Farouk expected local gold prices to hold up this year if the pound continues to decline against the dollar, and a shortage of raw gold in the market with imports suspended, citizens refusing to sell what they have and strong demand to keep the value of money from the erosion of the currency.
He added that gold prices last year showed an unprecedented historical increase, despite a slight decrease in gold prices on the global stock exchange due to an 8% increase in interest rates by the Central Bank during the year, including 1% in March. 2% during and 2% in October and 3% in December to counter rising inflation as the Central Bank liberalized the exchange rate by “floating” the pound twice during the year, in March and October, so that the value of the pound in official banks decreased by 57%.
He continued, and the local market was subject to the accumulation of citizens in gold shops to buy bars and pounds, the desire to save and keep the value of their money from the fall of the local currency, with the decision to float and raise interest rates more than once during the year, which led to a large an increase in demand, a decrease in supply, and the emergence of a policy of delivering new bars instead of immediate delivery to delivery in terms of a week to a month.
Markets saw the suspension of pricing channels and platforms in May and December as a result of dealer manipulation of price spikes based on illusions of supply and demand, and pricing gold at around £37 in dollars. On May 6, 2022, and in December, the market witnessed an implicit agreement between factional gold dealers to stop pricing. Online, returning to the traditional method, and informing gold stores about prices over the “phone”, as inside the price divergence of the market to stop purchase and sale after price speculation, and state intervention in their limitation, so the market was subject to discrepancies in declared prices, and the sale of some at prices reached between them AND between the real price is about 50 pounds as a form of insurance.

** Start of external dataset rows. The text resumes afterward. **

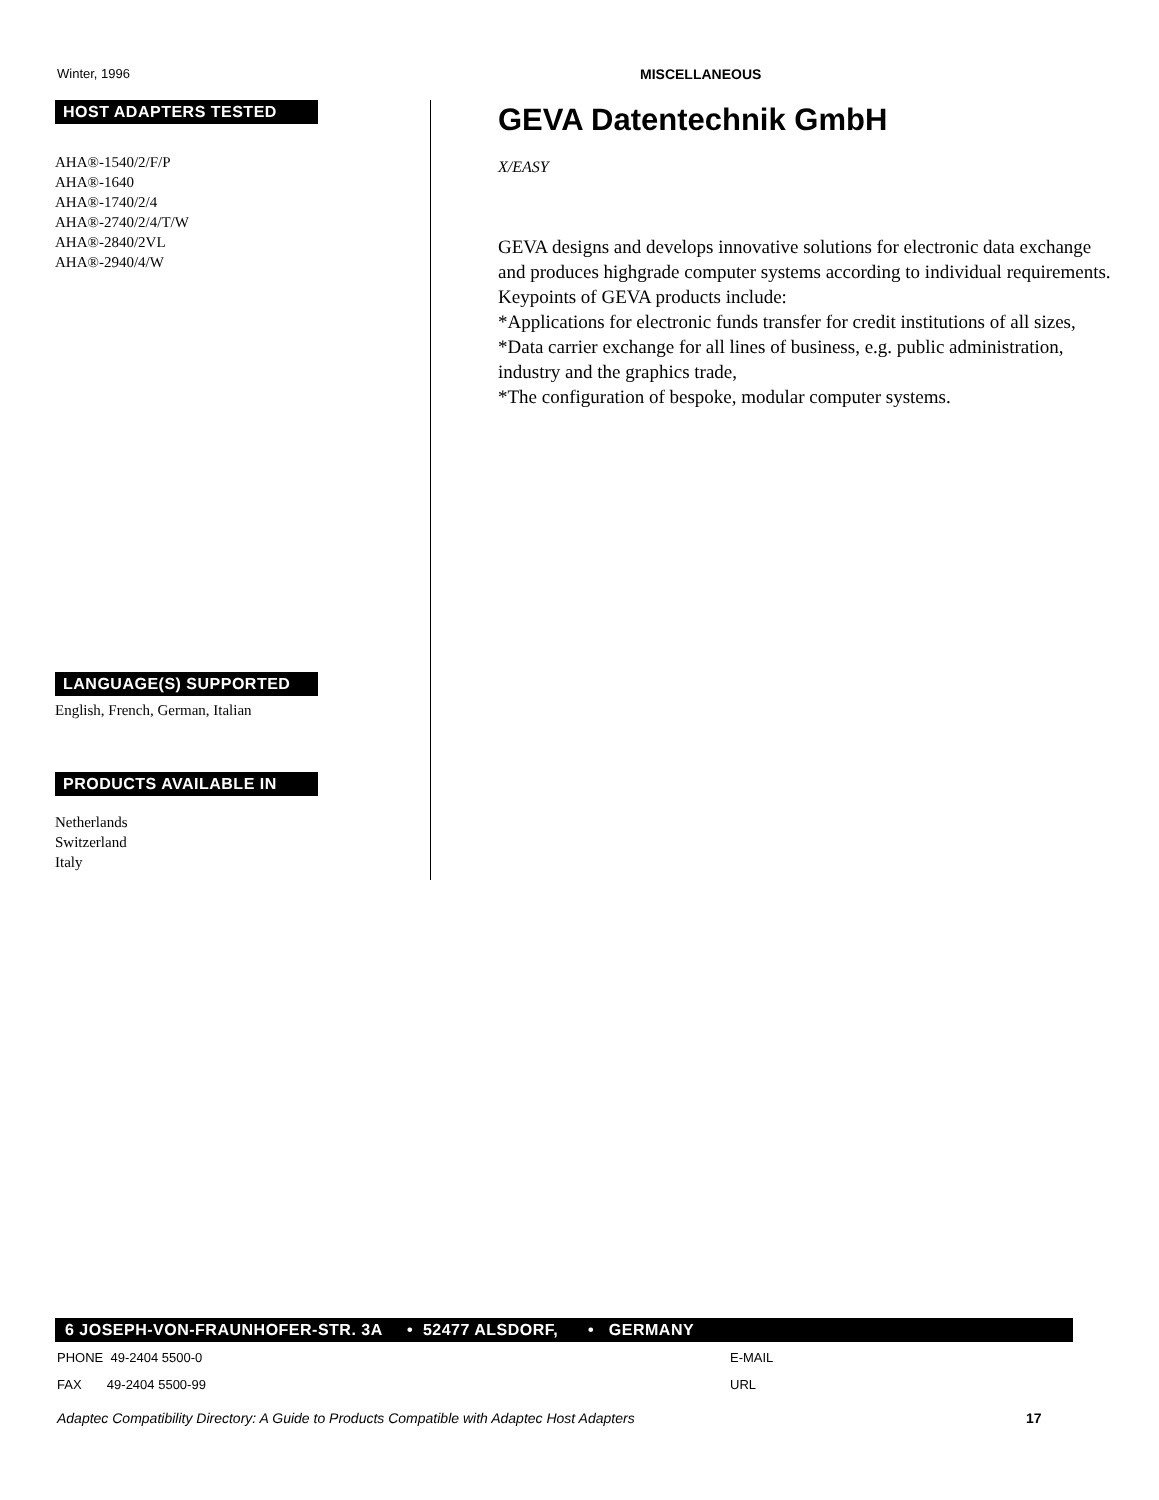Winter, 1996 MISCELLANEOUS
HOST ADAPTERS TESTED
AHA®-1540/2/F/P
AHA®-1640
AHA®-1740/2/4
AHA®-2740/2/4/T/W
AHA®-2840/2VL
AHA®-2940/4/W
LANGUAGE(S) SUPPORTED
English, French, German, Italian
PRODUCTS AVAILABLE IN
Netherlands
Switzerland
Italy
GEVA Datentechnik GmbH
X/EASY
GEVA designs and develops innovative solutions for electronic data exchange and produces highgrade computer systems according to individual requirements.
Keypoints of GEVA products include:
*Applications for electronic funds transfer for credit institutions of all sizes,
*Data carrier exchange for all lines of business, e.g. public administration, industry and the graphics trade,
*The configuration of bespoke, modular computer systems.
6 JOSEPH-VON-FRAUNHOFER-STR. 3A • 52477 ALSDORF, • GERMANY
PHONE 49-2404 5500-0 E-MAIL
FAX 49-2404 5500-99 URL
Adaptec Compatibility Directory: A Guide to Products Compatible with Adaptec Host Adapters
17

He added that with strong demand for bullion and sterling, demand for artifacts has declined and artifact production by companies has fallen by 40% since the Central Bank decided in February 2022 to use documentary letters of credit in most imports. which led to a sharp slowdown in imports. Both the accumulation of goods in ports, and thus the import of gold from foreign markets, and the lack of foreign exchange in the local market, prompted some importers to buy bullion in pounds in order to export it abroad as a means of obtaining dollars, which exacerbated price growth, during the last quarter of this year the decision returned to
Dealing with last December, after gold became the local official currency as an alternative to the dollar, and investors from other sectors went to buy gold, and the situation turned into an auction, and break traders were directed to use increased demand and limit supply to raise prices.

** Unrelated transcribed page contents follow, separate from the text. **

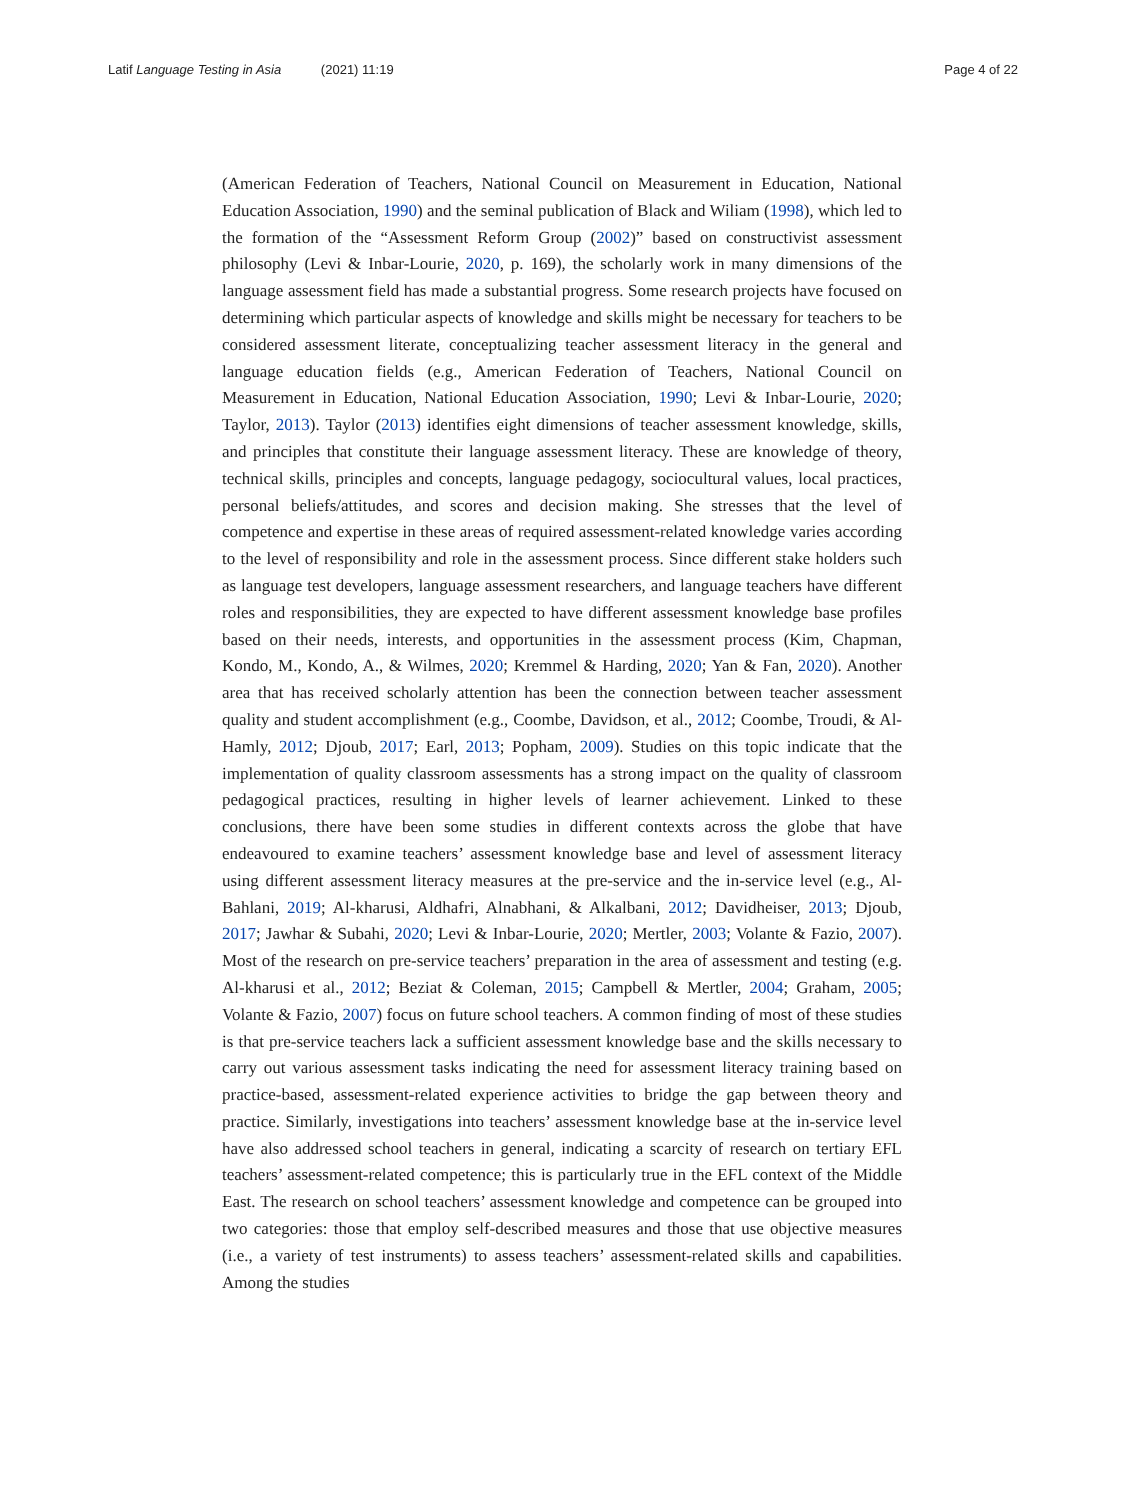Latif Language Testing in Asia (2021) 11:19
Page 4 of 22
(American Federation of Teachers, National Council on Measurement in Education, National Education Association, 1990) and the seminal publication of Black and Wiliam (1998), which led to the formation of the “Assessment Reform Group (2002)” based on constructivist assessment philosophy (Levi & Inbar-Lourie, 2020, p. 169), the scholarly work in many dimensions of the language assessment field has made a substantial progress. Some research projects have focused on determining which particular aspects of knowledge and skills might be necessary for teachers to be considered assessment literate, conceptualizing teacher assessment literacy in the general and language education fields (e.g., American Federation of Teachers, National Council on Measurement in Education, National Education Association, 1990; Levi & Inbar-Lourie, 2020; Taylor, 2013). Taylor (2013) identifies eight dimensions of teacher assessment knowledge, skills, and principles that constitute their language assessment literacy. These are knowledge of theory, technical skills, principles and concepts, language pedagogy, sociocultural values, local practices, personal beliefs/attitudes, and scores and decision making. She stresses that the level of competence and expertise in these areas of required assessment-related knowledge varies according to the level of responsibility and role in the assessment process. Since different stake holders such as language test developers, language assessment researchers, and language teachers have different roles and responsibilities, they are expected to have different assessment knowledge base profiles based on their needs, interests, and opportunities in the assessment process (Kim, Chapman, Kondo, M., Kondo, A., & Wilmes, 2020; Kremmel & Harding, 2020; Yan & Fan, 2020). Another area that has received scholarly attention has been the connection between teacher assessment quality and student accomplishment (e.g., Coombe, Davidson, et al., 2012; Coombe, Troudi, & Al-Hamly, 2012; Djoub, 2017; Earl, 2013; Popham, 2009). Studies on this topic indicate that the implementation of quality classroom assessments has a strong impact on the quality of classroom pedagogical practices, resulting in higher levels of learner achievement. Linked to these conclusions, there have been some studies in different contexts across the globe that have endeavoured to examine teachers’ assessment knowledge base and level of assessment literacy using different assessment literacy measures at the pre-service and the in-service level (e.g., Al-Bahlani, 2019; Al-kharusi, Aldhafri, Alnabhani, & Alkalbani, 2012; Davidheiser, 2013; Djoub, 2017; Jawhar & Subahi, 2020; Levi & Inbar-Lourie, 2020; Mertler, 2003; Volante & Fazio, 2007). Most of the research on pre-service teachers’ preparation in the area of assessment and testing (e.g. Al-kharusi et al., 2012; Beziat & Coleman, 2015; Campbell & Mertler, 2004; Graham, 2005; Volante & Fazio, 2007) focus on future school teachers. A common finding of most of these studies is that pre-service teachers lack a sufficient assessment knowledge base and the skills necessary to carry out various assessment tasks indicating the need for assessment literacy training based on practice-based, assessment-related experience activities to bridge the gap between theory and practice. Similarly, investigations into teachers’ assessment knowledge base at the in-service level have also addressed school teachers in general, indicating a scarcity of research on tertiary EFL teachers’ assessment-related competence; this is particularly true in the EFL context of the Middle East. The research on school teachers’ assessment knowledge and competence can be grouped into two categories: those that employ self-described measures and those that use objective measures (i.e., a variety of test instruments) to assess teachers’ assessment-related skills and capabilities. Among the studies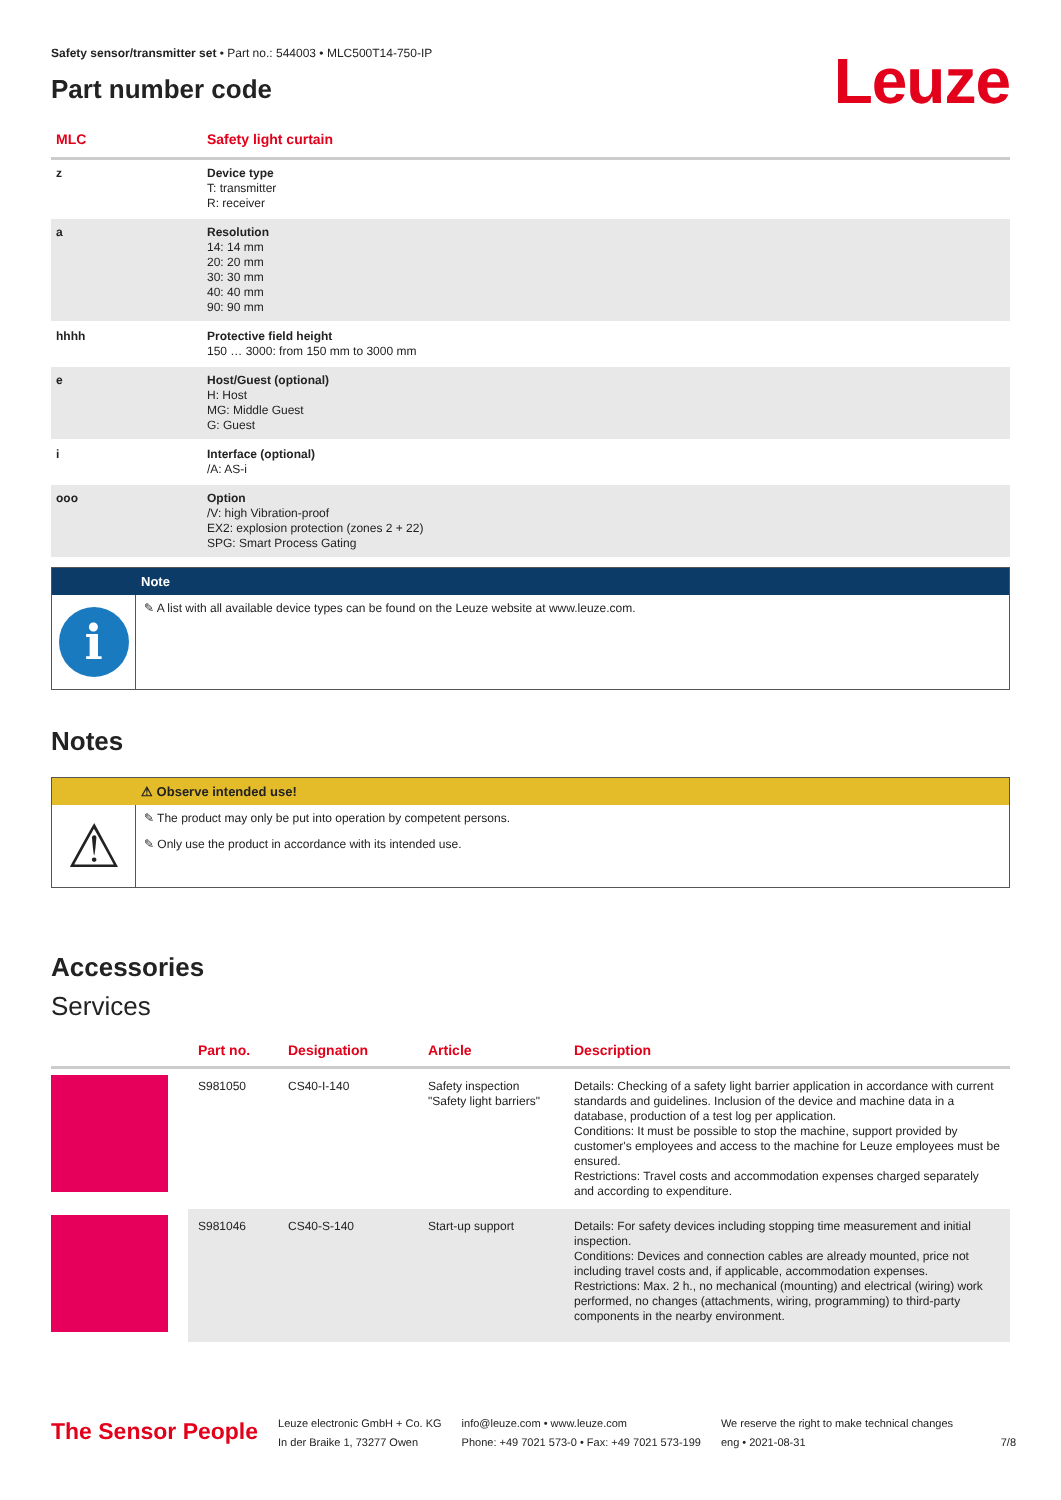Safety sensor/transmitter set • Part no.: 544003 • MLC500T14-750-IP
Part number code
Leuze
| MLC | Safety light curtain |
| --- | --- |
| z | Device type T: transmitter R: receiver |
| a | Resolution 14: 14 mm 20: 20 mm 30: 30 mm 40: 40 mm 90: 90 mm |
| hhhh | Protective field height 150 … 3000: from 150 mm to 3000 mm |
| e | Host/Guest (optional) H: Host MG: Middle Guest G: Guest |
| i | Interface (optional) /A: AS-i |
| ooo | Option /V: high Vibration-proof EX2: explosion protection (zones 2 + 22) SPG: Smart Process Gating |
Note
i
✎ A list with all available device types can be found on the Leuze website at www.leuze.com.
Notes
⚠ Observe intended use!
⚠
✎ The product may only be put into operation by competent persons.
✎ Only use the product in accordance with its intended use.
Accessories
Services
| | Part no. | Designation | Article | Description |
| --- | --- | --- | --- | --- |
| | S981050 | CS40-I-140 | Safety inspection "Safety light barriers" | Details: Checking of a safety light barrier application in accordance with current standards and guidelines. Inclusion of the device and machine data in a database, production of a test log per application. Conditions: It must be possible to stop the machine, support provided by customer's employees and access to the machine for Leuze employees must be ensured. Restrictions: Travel costs and accommodation expenses charged separately and according to expenditure. |
| | S981046 | CS40-S-140 | Start-up support | Details: For safety devices including stopping time measurement and initial inspection. Conditions: Devices and connection cables are already mounted, price not including travel costs and, if applicable, accommodation expenses. Restrictions: Max. 2 h., no mechanical (mounting) and electrical (wiring) work performed, no changes (attachments, wiring, programming) to third-party components in the nearby environment. |
The Sensor People
Leuze electronic GmbH + Co. KG
In der Braike 1, 73277 Owen
info@leuze.com • www.leuze.com
Phone: +49 7021 573-0 • Fax: +49 7021 573-199
We reserve the right to make technical changes
eng • 2021-08-31
7/8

In order to counter price speculation and the use of gold as a means of obtaining dollars, the Central Bank of Egypt has ordered gold exporters to return export proceeds from funds to the country within 7 working days from the date of shipment and, in accordance with the instructions, the customer, in case of non-compliance, is included in the lists of disadvantaged clients, and that in the future not to perform similar transactions for the client and the group.